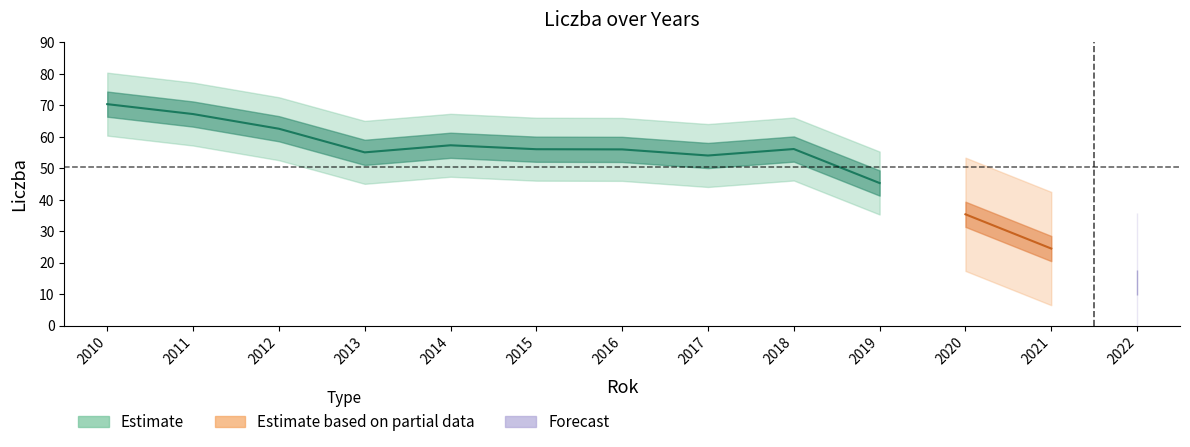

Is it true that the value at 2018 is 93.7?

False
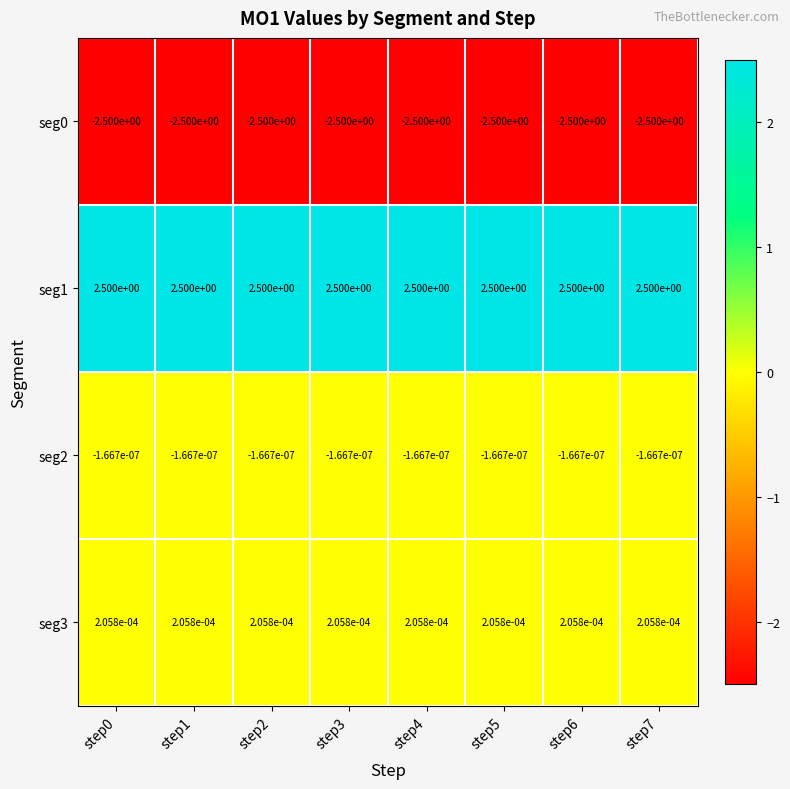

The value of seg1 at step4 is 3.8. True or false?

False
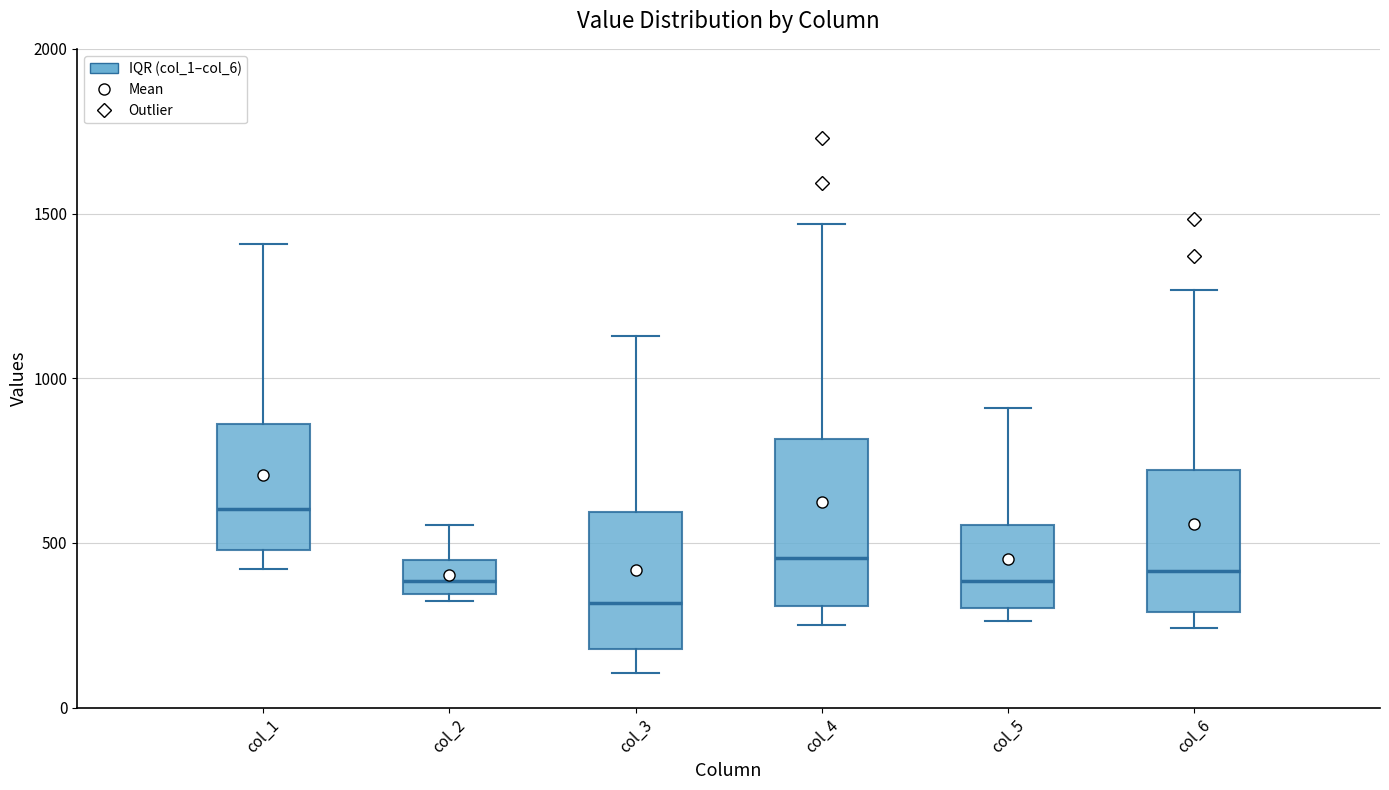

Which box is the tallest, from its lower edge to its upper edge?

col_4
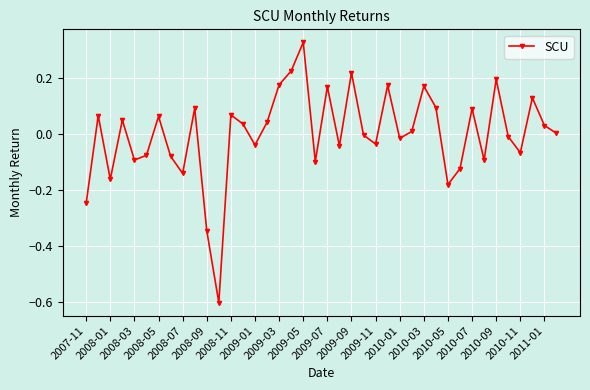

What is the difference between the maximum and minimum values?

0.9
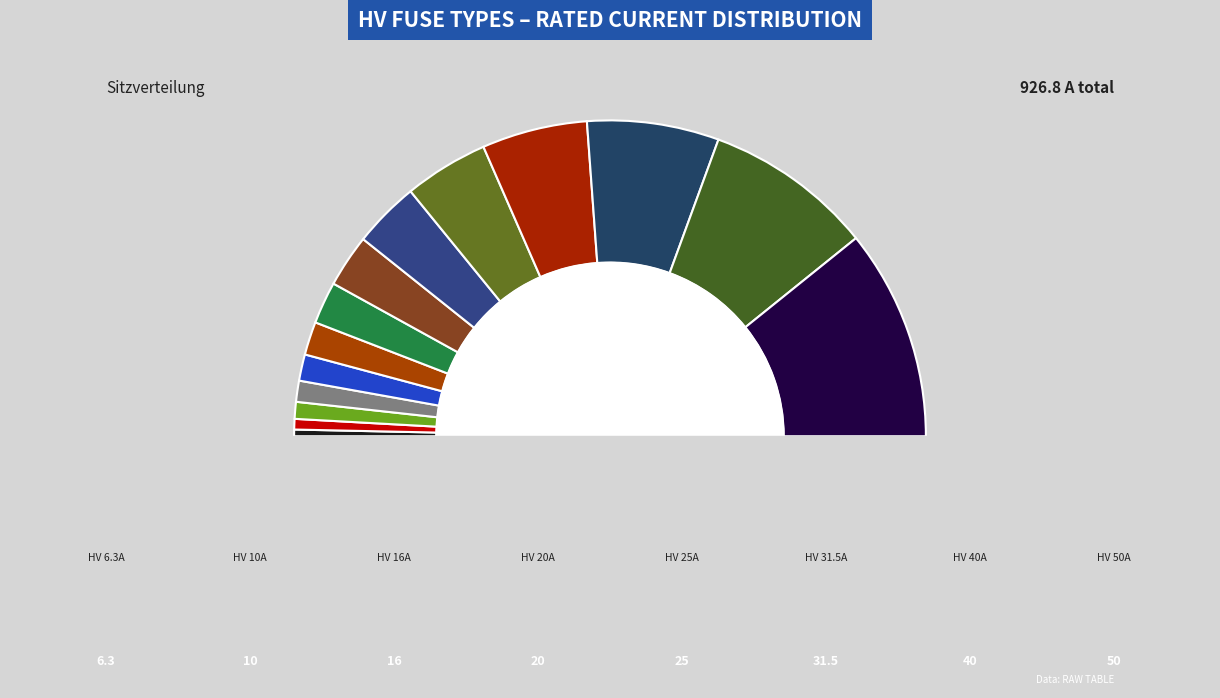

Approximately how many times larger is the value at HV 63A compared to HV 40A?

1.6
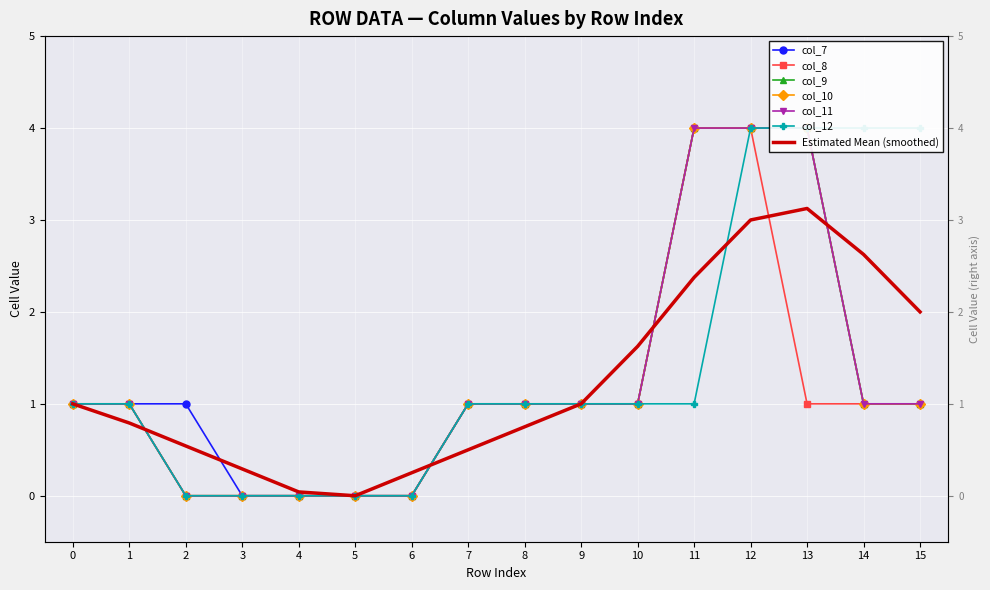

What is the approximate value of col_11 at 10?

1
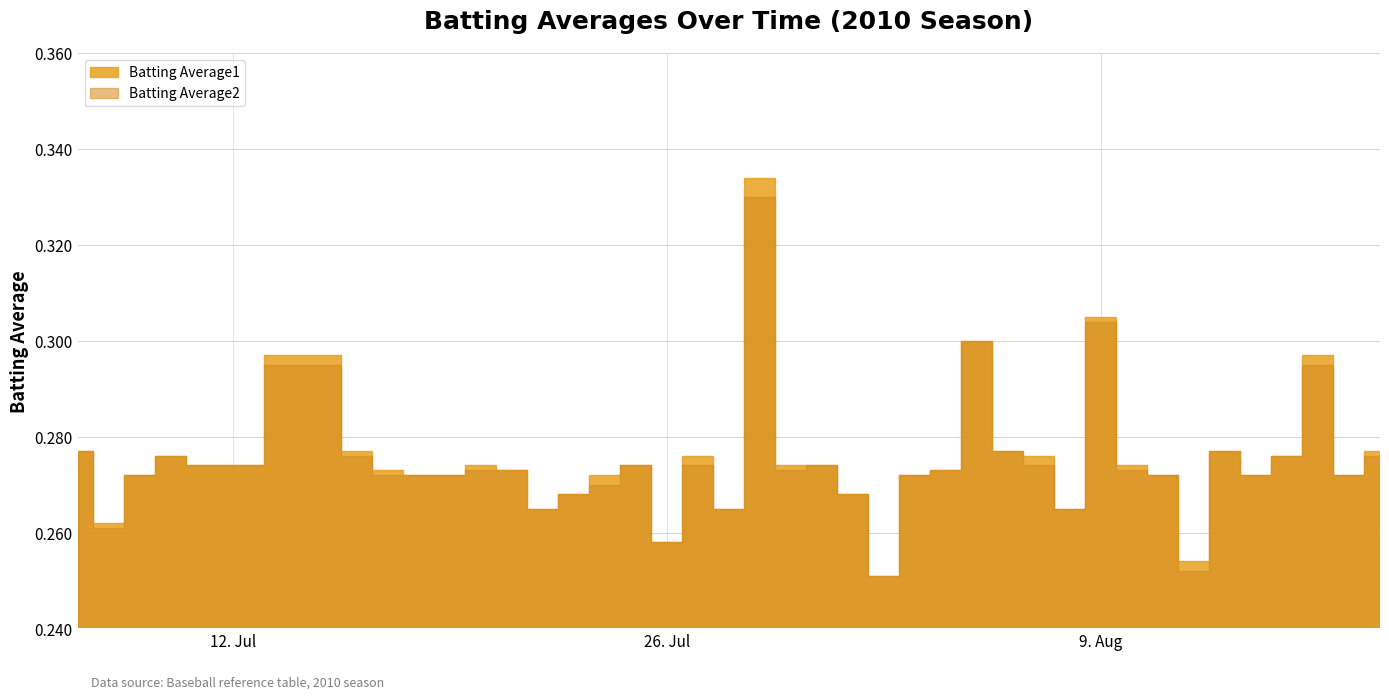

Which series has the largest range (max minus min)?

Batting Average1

..............................

INSTRUCTIONS FOR THE TASK:
Report each line of the listing above that contains the word "Which", and reproduce every such line in full.

WRITTEN ANSWER:
Which box is the tallest, from its lower edge to its upper edge?
Which series has the largest range (max minus min)?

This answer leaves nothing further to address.